--- Activity ---
Count the lines in the rows below that contain the word "Tumbler", and give only that number.
*** Opening Data shown ***
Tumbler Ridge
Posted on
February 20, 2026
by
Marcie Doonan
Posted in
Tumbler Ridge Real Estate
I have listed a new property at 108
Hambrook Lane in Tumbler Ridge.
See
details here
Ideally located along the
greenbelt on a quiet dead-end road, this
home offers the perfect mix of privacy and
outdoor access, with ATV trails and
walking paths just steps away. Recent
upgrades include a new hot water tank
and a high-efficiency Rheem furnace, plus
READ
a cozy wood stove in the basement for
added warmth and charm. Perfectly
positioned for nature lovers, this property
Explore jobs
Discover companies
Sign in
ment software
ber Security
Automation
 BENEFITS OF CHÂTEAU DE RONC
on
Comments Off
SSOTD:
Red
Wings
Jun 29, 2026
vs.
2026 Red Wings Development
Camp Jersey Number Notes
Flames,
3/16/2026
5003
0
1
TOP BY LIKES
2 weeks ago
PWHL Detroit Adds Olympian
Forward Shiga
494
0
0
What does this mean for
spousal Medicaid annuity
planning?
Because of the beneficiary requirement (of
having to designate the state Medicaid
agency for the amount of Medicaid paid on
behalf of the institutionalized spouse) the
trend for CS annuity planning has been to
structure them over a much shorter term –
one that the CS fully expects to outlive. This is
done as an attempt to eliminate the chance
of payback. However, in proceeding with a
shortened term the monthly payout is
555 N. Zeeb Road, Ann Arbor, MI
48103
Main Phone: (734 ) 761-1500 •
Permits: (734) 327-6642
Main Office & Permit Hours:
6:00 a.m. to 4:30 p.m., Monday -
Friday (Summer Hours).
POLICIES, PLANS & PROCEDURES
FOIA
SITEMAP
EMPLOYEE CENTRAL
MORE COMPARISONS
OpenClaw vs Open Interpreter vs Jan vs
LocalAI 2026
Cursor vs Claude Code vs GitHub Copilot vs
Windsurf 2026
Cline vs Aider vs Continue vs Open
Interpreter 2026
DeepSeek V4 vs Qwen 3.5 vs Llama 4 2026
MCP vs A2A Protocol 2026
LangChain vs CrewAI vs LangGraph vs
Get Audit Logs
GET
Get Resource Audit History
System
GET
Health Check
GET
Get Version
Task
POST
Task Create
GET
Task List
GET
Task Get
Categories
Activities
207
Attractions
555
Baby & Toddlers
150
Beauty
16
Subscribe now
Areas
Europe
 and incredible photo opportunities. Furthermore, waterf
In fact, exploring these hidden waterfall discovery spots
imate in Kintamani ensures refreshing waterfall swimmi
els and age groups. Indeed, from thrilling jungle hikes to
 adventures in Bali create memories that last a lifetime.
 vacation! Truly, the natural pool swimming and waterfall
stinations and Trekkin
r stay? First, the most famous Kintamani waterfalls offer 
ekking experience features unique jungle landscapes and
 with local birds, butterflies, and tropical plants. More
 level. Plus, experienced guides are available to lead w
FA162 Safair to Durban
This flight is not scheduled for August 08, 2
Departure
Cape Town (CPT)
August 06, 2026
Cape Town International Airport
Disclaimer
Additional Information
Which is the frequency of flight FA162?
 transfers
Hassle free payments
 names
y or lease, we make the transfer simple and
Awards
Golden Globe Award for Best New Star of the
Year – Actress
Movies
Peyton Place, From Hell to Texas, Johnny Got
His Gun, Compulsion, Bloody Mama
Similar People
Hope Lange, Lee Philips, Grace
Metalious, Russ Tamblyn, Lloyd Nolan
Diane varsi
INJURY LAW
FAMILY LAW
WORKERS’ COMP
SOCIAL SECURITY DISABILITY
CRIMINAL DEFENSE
*** Closing Data shown ***
*** Opening Data shown ***
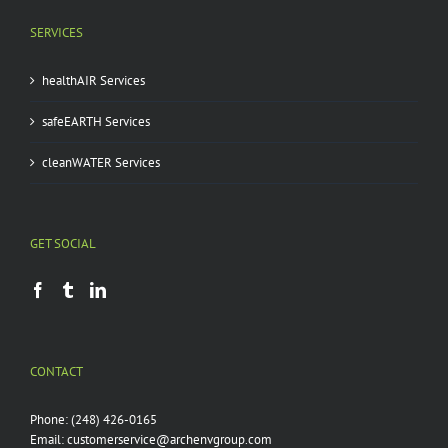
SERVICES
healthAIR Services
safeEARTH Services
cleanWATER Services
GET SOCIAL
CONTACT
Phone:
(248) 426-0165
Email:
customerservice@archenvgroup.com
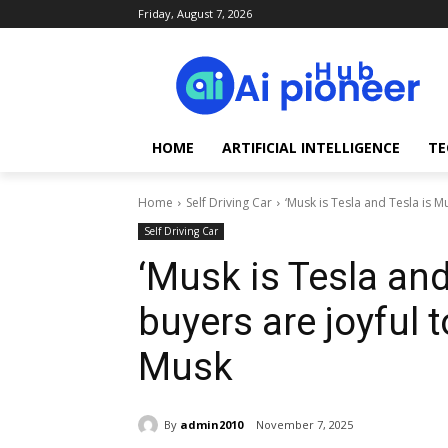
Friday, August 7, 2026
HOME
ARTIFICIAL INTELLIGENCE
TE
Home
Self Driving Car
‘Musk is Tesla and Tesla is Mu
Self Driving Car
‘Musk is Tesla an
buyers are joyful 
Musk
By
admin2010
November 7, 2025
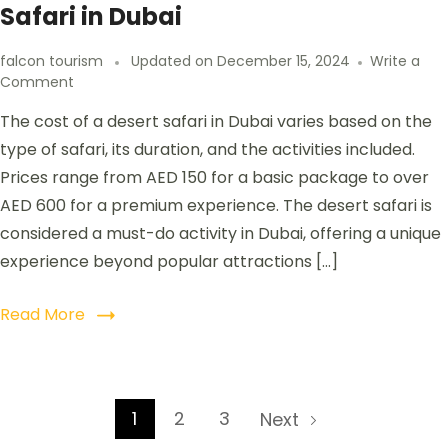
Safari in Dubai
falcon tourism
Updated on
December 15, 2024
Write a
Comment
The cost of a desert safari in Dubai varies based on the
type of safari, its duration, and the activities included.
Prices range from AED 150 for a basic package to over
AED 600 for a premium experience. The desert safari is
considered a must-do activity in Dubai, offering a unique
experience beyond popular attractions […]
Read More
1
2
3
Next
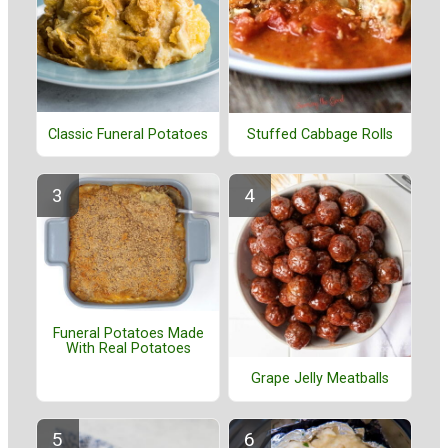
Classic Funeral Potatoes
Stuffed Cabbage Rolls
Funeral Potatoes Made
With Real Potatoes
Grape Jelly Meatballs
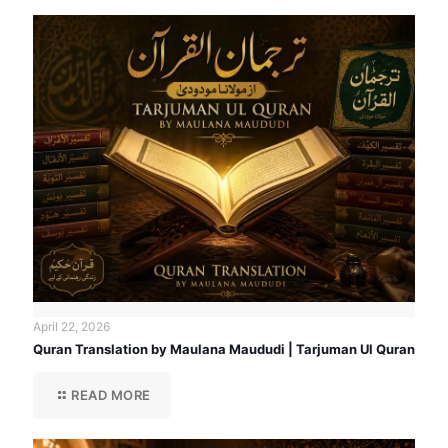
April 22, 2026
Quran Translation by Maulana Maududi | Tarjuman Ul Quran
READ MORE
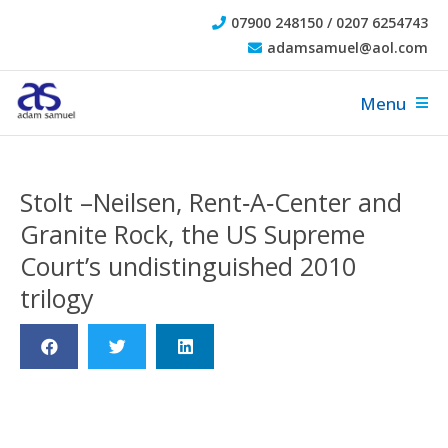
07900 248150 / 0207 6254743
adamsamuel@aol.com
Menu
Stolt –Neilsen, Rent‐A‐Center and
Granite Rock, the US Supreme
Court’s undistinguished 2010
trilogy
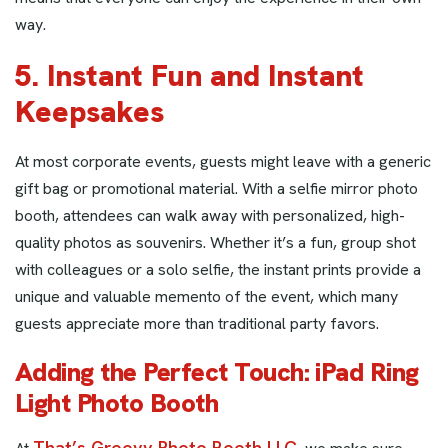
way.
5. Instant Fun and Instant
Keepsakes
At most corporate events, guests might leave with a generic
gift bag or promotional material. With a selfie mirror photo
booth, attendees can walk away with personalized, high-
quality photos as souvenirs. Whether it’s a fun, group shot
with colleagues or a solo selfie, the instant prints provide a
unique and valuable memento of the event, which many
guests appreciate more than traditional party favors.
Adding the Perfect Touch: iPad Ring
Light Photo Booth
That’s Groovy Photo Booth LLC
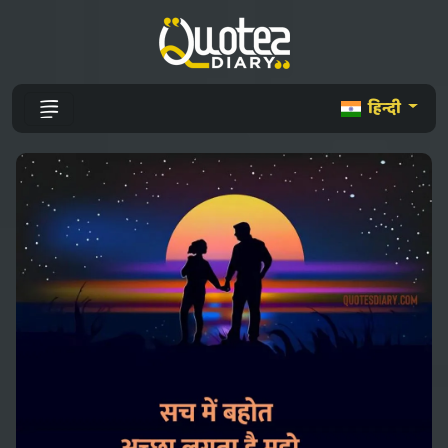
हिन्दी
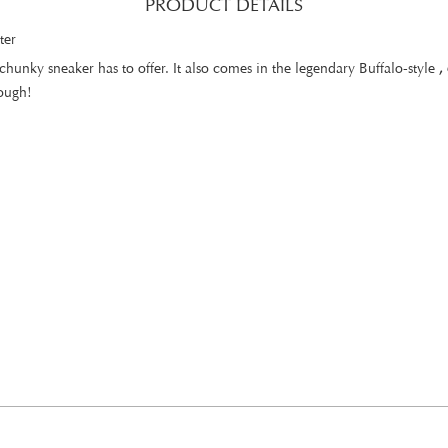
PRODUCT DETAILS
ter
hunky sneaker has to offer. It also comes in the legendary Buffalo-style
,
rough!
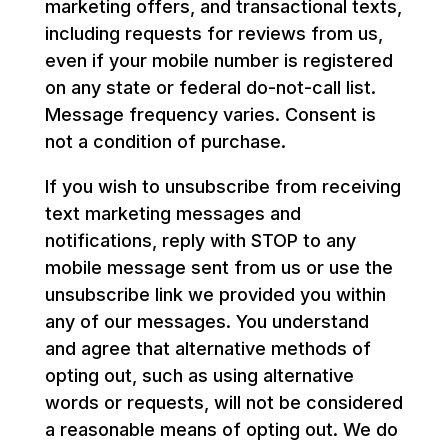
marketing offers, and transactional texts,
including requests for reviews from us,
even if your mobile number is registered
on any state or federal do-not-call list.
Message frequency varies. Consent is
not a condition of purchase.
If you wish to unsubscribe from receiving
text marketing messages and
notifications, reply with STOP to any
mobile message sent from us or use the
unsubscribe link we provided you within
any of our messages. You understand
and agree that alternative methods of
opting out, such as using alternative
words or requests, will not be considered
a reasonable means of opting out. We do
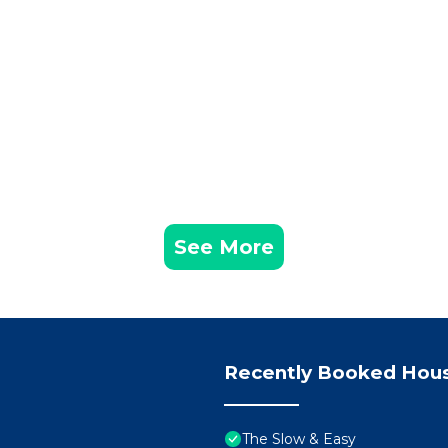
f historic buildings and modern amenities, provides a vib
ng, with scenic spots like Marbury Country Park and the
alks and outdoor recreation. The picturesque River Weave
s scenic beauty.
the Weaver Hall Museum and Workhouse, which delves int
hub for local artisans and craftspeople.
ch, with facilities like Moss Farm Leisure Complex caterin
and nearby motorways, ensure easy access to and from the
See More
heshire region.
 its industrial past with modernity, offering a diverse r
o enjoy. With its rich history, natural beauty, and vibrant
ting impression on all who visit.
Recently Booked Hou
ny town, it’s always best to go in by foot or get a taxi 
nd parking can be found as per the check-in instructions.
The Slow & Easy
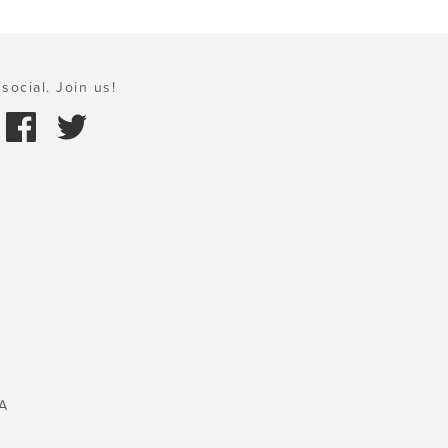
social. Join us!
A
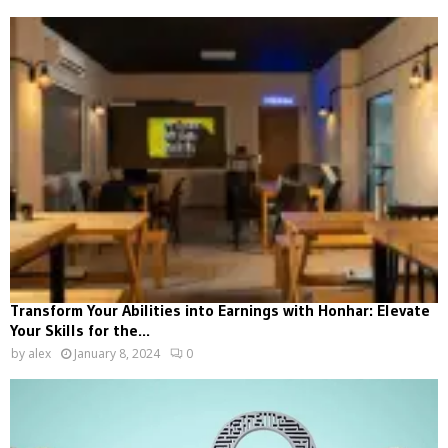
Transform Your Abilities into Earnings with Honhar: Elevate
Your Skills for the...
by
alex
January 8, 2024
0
*** Closing Data shown ***
*** Opening Data shown ***
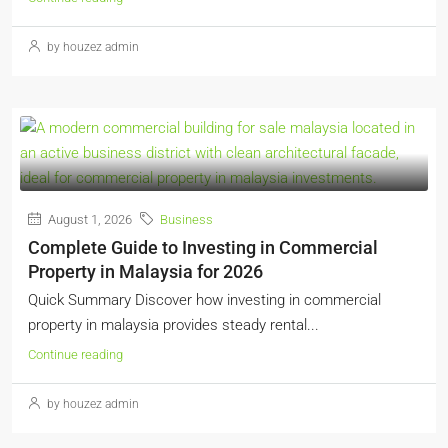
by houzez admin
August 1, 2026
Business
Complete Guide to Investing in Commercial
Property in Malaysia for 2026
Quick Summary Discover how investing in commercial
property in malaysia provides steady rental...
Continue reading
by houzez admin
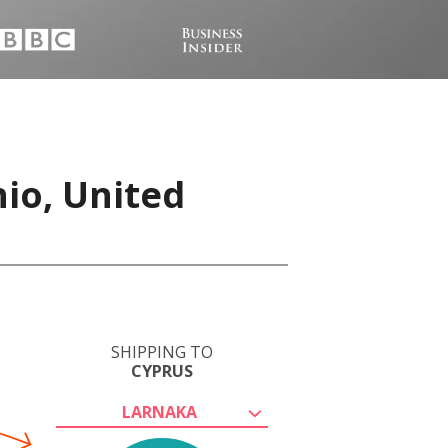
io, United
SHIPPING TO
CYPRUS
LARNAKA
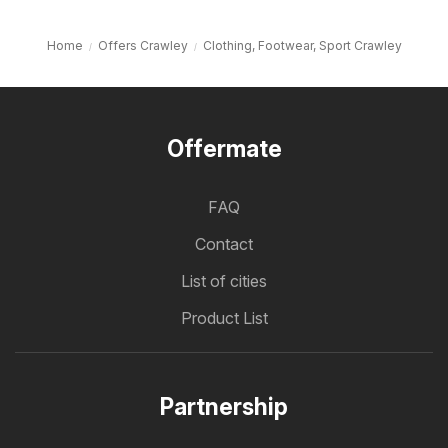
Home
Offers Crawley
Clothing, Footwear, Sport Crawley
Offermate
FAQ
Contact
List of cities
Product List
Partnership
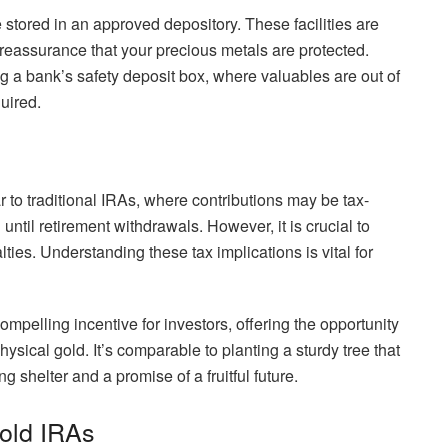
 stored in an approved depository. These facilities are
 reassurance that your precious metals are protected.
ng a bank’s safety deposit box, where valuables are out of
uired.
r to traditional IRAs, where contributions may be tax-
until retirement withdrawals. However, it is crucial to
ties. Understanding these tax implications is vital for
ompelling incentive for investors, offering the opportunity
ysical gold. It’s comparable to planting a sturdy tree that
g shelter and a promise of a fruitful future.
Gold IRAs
*** Closing Data shown ***
--- Result below ---
3